Meyer seems to see drawing as another tool for exploring and characterizing the universe, and if he wishes to find links between discoveries made in the studio and discoveries made in the laboratory, well, so did Leonardo da Vinci. In fact Leonardo’s notebooks are very distant predecessors of these several dozen jam-packed sheets, filled with doodles, charts, narratives, and marginalia. A distinctly post-industrial Leonardo, to be sure, as befits an age when inner discoveries are often more valued than outer ones.

The heart of the action in many of the works — the discovered landscape, as it were — is a colorful central rectangle where cellular life is in visible motion. Here Meyer creates a whizzing abstract field with a variety of techniques, sometimes spattered paint, sometimes oceanic squiggles, sometimes illegible clouds of handwriting. On top of this field go the amoebas, the printed circuit diagrams, the Russian constructivist geometrical shapes, and the crazed tiny wriggling humanoids reminiscent of underground comics or certain sketches of Salvador Dali. The surrounding white space contains commentary in the form of sentence fragments, arrows, labels, more drawings from the microscope, doodles, and helpful explanatory diagrams.

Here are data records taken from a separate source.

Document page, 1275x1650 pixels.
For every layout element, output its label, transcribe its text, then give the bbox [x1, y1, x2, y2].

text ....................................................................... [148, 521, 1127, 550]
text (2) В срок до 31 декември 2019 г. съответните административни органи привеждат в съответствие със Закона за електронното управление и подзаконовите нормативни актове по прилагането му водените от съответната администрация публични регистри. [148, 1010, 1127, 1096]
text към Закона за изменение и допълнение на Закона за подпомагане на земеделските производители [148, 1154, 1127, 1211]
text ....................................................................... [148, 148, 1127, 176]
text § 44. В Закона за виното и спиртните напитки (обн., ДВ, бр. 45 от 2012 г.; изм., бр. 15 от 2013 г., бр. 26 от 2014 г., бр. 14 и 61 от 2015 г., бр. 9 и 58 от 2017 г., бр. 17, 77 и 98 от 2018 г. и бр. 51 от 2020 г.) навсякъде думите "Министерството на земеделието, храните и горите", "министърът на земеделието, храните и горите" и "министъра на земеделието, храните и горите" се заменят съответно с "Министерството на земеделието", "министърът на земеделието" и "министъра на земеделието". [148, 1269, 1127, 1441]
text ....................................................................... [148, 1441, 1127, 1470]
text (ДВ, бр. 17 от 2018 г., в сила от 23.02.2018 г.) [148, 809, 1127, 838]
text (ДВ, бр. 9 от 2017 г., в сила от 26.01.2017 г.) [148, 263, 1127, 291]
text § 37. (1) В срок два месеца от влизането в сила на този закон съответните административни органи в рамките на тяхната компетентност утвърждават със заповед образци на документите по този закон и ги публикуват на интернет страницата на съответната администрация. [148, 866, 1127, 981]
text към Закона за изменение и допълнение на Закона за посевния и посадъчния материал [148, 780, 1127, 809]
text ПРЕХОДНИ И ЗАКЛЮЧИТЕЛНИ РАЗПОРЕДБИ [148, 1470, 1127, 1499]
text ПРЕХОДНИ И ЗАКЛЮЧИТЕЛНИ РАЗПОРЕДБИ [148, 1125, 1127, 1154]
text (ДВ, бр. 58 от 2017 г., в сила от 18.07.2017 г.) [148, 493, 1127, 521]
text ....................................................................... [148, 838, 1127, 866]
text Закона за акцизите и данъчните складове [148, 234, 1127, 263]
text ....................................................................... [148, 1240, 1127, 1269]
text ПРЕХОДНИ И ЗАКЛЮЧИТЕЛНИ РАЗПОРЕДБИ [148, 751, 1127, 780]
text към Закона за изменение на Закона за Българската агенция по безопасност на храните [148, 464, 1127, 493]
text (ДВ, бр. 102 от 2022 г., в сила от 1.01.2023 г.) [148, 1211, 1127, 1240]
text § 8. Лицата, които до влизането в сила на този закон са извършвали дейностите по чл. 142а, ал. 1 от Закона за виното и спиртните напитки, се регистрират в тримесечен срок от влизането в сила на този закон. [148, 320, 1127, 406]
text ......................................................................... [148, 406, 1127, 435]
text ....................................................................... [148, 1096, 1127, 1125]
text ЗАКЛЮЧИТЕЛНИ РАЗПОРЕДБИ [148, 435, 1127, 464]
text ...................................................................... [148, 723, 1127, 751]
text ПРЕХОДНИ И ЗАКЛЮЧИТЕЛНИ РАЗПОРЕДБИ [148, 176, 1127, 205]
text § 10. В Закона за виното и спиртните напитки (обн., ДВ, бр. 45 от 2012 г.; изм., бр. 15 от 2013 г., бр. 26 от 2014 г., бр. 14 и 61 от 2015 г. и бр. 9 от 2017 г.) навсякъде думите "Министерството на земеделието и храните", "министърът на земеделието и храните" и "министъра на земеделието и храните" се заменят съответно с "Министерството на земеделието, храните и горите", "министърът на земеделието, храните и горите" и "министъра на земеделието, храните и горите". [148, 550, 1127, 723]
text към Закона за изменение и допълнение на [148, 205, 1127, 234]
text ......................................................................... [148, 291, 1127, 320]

The work is as cryptic in overt meaning as a scientific paper on monoclonal antibodies (another area of Meyer’s expertise). But the witty shapes, neon colors, and manic energy creates a convincing sense of a mysterious, Lilliputian universe exploding within, and providing the motive force for, the familiar world of the everyday.

Around the corner at the Bryan Ohno Galery, another tiny universe has been brought to engaging life by a Japanese wood engraver named Osamu Saito, here having his first US show.

Where Meyer starts with biology, Saito is beguiled by geology. In these dark, obsessively detailed prints, the process by which chemicals begin to merge into the crystals that make rock is seemingly caught in mid-stride. Hundreds of meticulously engraved bubbles the size of sesame seeds collect deep within the earth and slowly morph into mineral plates. There is a feeling of claustrophobia and immense stretches of time, relieved by occasional glimpses of the sky and the stars. Many of Saito’s prints preserve the irregular shape of the tree trunk they are carved from, making even more vivid the sense of worlds within worlds.

Both art and science reward those patient enough to peer beneath the surface of ordinary life. These two artists make us too want to make the journey.